Broadband Primer


What is Broadband?

"Broadband" refers to high-speed Internet connections that allow for transfers of information at rates far faster than those of dial-up modems. While the Internet has often been jokingly referred to as the "World Wide Wait" on account of slow downloads, Broadband connections allow people to view streaming media at speeds closer to what might be associated with television, rather than the herky-jerky experience that characterizes dial-up modems. Transfer speeds for Broadband are up to 50 times faster than via dial-up modems, creating the opportunity for people to download mp3s (compressed digital audio files) or films without having to wait for hours.

Broadband connections are offered on a variety of platforms, including DSL (Digital Subscriber Line), cable, satellite, and wireless.

Will Broadband become the norm any time soon?

According to JD Power and Associates, "High-speed ISP subscriptions account for 13 percent of all residential ISP subscriptions in the United States. This penetration increased significantly from 5 percent in 2000. Among current dial-up subscribers, 10 percent state that they are 'extremely' or 'very likely' to switch to a DSL and/or cable modem connection in the next six months." Analysts believe that the number of Broadband users will rise dramatically between 2001 and 2004, estimating over 60 million users in the United States (source: eMarketer). Within 5 to 10 years, Broadband will replace dial-up modems as the standard means of Internet connection.

What does "Common Carriage" refer to?

Dial-up modems allow for the transfer of information over phone lines, and are thus governed by a set of nondiscrimination rules applying to telephone networks. Mirroring the US policy for the public highways, the telephone industry has been required to serve consumers as "Common Carriers." The policies of common carriage--particularly the requirement that phone companies not discriminate against information by halting, slowing, or otherwise tampering with the transfer of data--have been central to the growth of the Internet into a diverse, competitive medium. Common carriage permitted the development of the Internet Service Provider (ISP) marketplace, affording users the opportunity to go online via one of the more than 7,000 companies that compete with such giants as AOL and Microsoft.

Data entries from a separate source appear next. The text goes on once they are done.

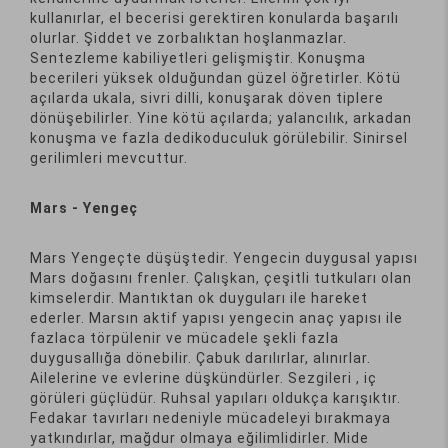
kullanırlar, el becerisi gerektiren konularda başarılı
olurlar. Şiddet ve zorbalıktan hoşlanmazlar.
Sentezleme kabiliyetleri gelişmiştir. Konuşma
becerileri yüksek olduğundan güzel öğretirler. Kötü
açılarda ukala, sivri dilli, konuşarak döven tiplere
dönüşebilirler. Yine kötü açılarda; yalancılık, arkadan
konuşma ve fazla dedikoduculuk görülebilir. Sinirsel
gerilimleri mevcuttur.
Mars - Yengeç
Mars Yengeçte düşüştedir. Yengecin duygusal yapısı
Mars doğasını frenler. Çalışkan, çeşitli tutkuları olan
kimselerdir. Mantıktan ok duyguları ile hareket
ederler. Marsın aktif yapısı yengecin anaç yapısı ile
fazlaca törpülenir ve mücadele şekli fazla
duygusallığa dönebilir. Çabuk darılırlar, alınırlar.
Ailelerine ve evlerine düşkündürler. Sezgileri , iç
görüleri güçlüdür. Ruhsal yapıları oldukça karışıktır.
Fedakar tavırları nedeniyle mücadeleyi bırakmaya
yatkındırlar, mağdur olmaya eğilimlidirler. Mide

What does "Open Access" refer to?

Open Access is the principle that has governed the Internet since its inception. It is synonymous with the idea of open architecture. The Internet was originally designed as a pipeline that would treat all information in a nondiscriminatory fashion, a design referred to as "end-to-end" because no gatekeeper could control how the data would be treated. The common carrier rules governing telephone networks contributed to the Net's open access design.

Why is Open Access such an important issue?

Since Broadband will become a dominant method of Internet connection, the lack of common carriage protection and open architecture safeguards pose a threat to all Net users. Cable and satellite companies, for example, are not required to operate as open access networks when providing high-speed Net service. And local phone companies are lobbying to remove or weaken their open access requirements when they provide consumers with high-speed DSL services.

Without open access safeguards there is a tremendous potential for large Internet service providers (ISPs), such as AOL-Time Warner or Verizon, to control the flow of information. For example, without a nondiscrimination rule, there is nothing to stop these large ISPs from providing their own content first class treatment and the highest download speeds, while nonaffiliated content would be forced into the online "economy" (or even slower) class. For the many groups that will not be able to afford the ISPs prices for first class treatment (including nonprofit groups, independent artists, and others), this likely would severely limit their Web presence. For without open access, the rules of Internet commerce and communications will be determined by the telecom giants, rather than the public.

For more information on Open Access, see CDD's Open Access page.

What does "convergence" refer to?

Convergence refers to the merging of previously distinct media into one product or service. various home recreational technologies into one marketable whole. For instance, several companies are creating boxes for deployment that include gaming capabilities (e.g., Sony's Playstation 2) as well as high-speed Internet capabilities. The media and entertainment industries believe that the creation and deployment of a product that combines television, home stereo, telephone, gaming systems, the Internet, and other technologies will be an extraordinarily marketable good. As AOL-Time Warner CEO Steve Case said in a recent keynote address, "Every decade has some word associated with it. In the '80s, it was the PC. In the '90s, it was the Internet. For the rest of this decade, the key word is going to be convergence."

What is "Interactive Television?"

Interactive TV (ITV) represents the merging of television and Internet capabilities, and is being created in various forms. Some will allow for viewers to watch TV while "chatting" online or sending IMs (instant messages); some have personal video recording (PVR) capabilities that allow users to set preferences in order for the set-top box to automatically record not only their favorite shows and movies, but other shows and movies that the box might "suggest." Others allow the user to click on parts of the screen during a show or commercial to find out more about that object, a feature that ad-makers expect to help create a huge market of interactive consumers.

However, the same concerns that consumer groups have regarding Open Access also apply to ITV, which is expected to be in nearly 40 million US households by 2004. Additionally, there are significant privacy threats that are being embedded into the architecture of ITV-an industry being built around the premise of data collection. CDD's report, "TV that Watches You: The Prying Eyes of Interactive Television," details the extensive data collection practices of the ITV industry.